Accurate Risk Assessments
As professionals in security we are constantly researching new technologies to keep our skills sharp. The Internet Storm Center was formed to assist with keeping our peers aware of the fast paced changes in vulnerabilities, patches, hacks, worms, Trojans and threats in general.
How we communicate these risks to our key decision makers sometimes can be a challenge. A recent example would be the Conficker April 1st situation. It was important for us to convey the sense of urgency we felt to have MS08-067 patched, as well as cross checking all our systems for updates being rejected, anti-virus definitions up-to-date and so on. My question to you is “did you communicate the risk effectively”? Were you able to give a complete and accurate risk assessment to your management?
Remember that risk assessment is the process of identifying a threat, understanding how that threat relates (vulnerability) to your organization, assessing the cost and providing that information to management. The formula is simple, let’s break it down.
Risk = Threat x Vulnerability x Cost
- State the threat in language that is easily understood. It is your job to decrypt the threat for your management team.
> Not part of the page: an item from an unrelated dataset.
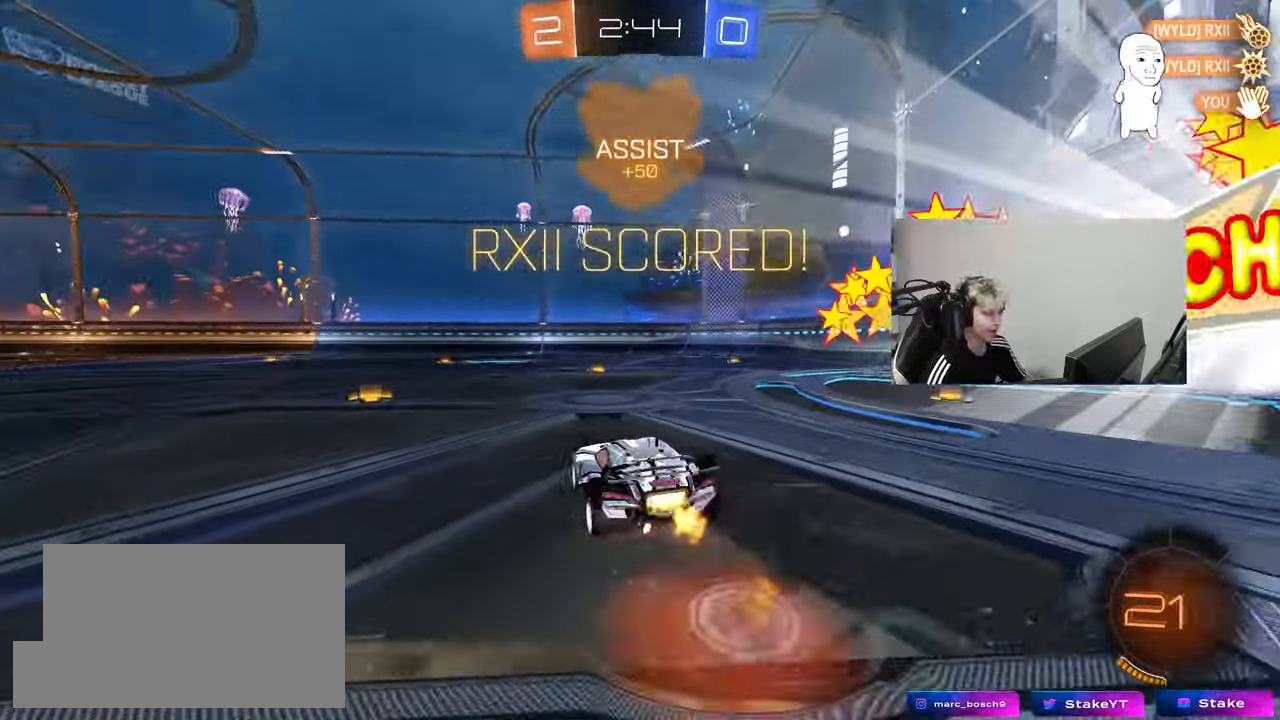
{"keys": ["a", "s", "shift"], "mouse": ["left"], "mouse_move": "still", "events": [[33, "mouse_right", "down"], [67, "s", "down"], [117, "w", "up"], [217, "mouse_right", "up"]]}
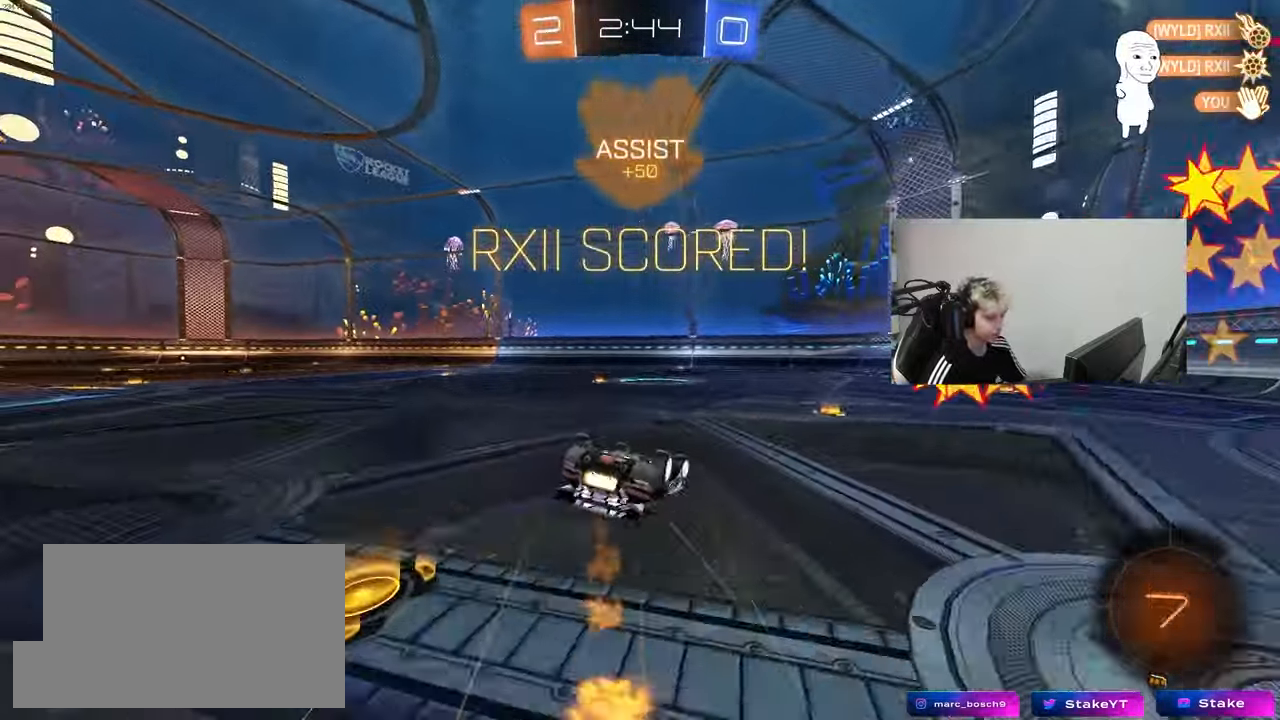
{"keys": [], "mouse": [], "mouse_move": "still", "events": [[83, "s", "up"], [183, "s", "down"], [283, "mouse_left", "up"], [417, "a", "up"], [417, "s", "up"], [417, "shift", "up"]]}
- Portray clearly and accurately what the threat could do and how it would possibly perform in your environment.
- Identify the number of assets which may be affected by the threat. What is percentage of vulnerable devices in relation to the total devices? (Servers, workstations, operating systems, Internet exposure)
- Identify the corrective measures which are available to be taken.
- Calculate the SLE (Single Loss Expectancy). What is the dollar value of the cost that equals the total cost of the risk?
- State how the remediation would lower the exposure to the organization and give a cost for those actions.
- Recalculate the SLE with projected remediation included.
- Provide status of the protection mechanisms already in place (anti-virus definitions, IPS signature detections, patching statistics).
- Then allow management to make an educated decision based on risk to the enterprise, not just the security event itself.
By utilizing this concrete methodology, we can lessen the influence of media hype and provide a professional cost based opinion to those best equipped to make enterprise decisions.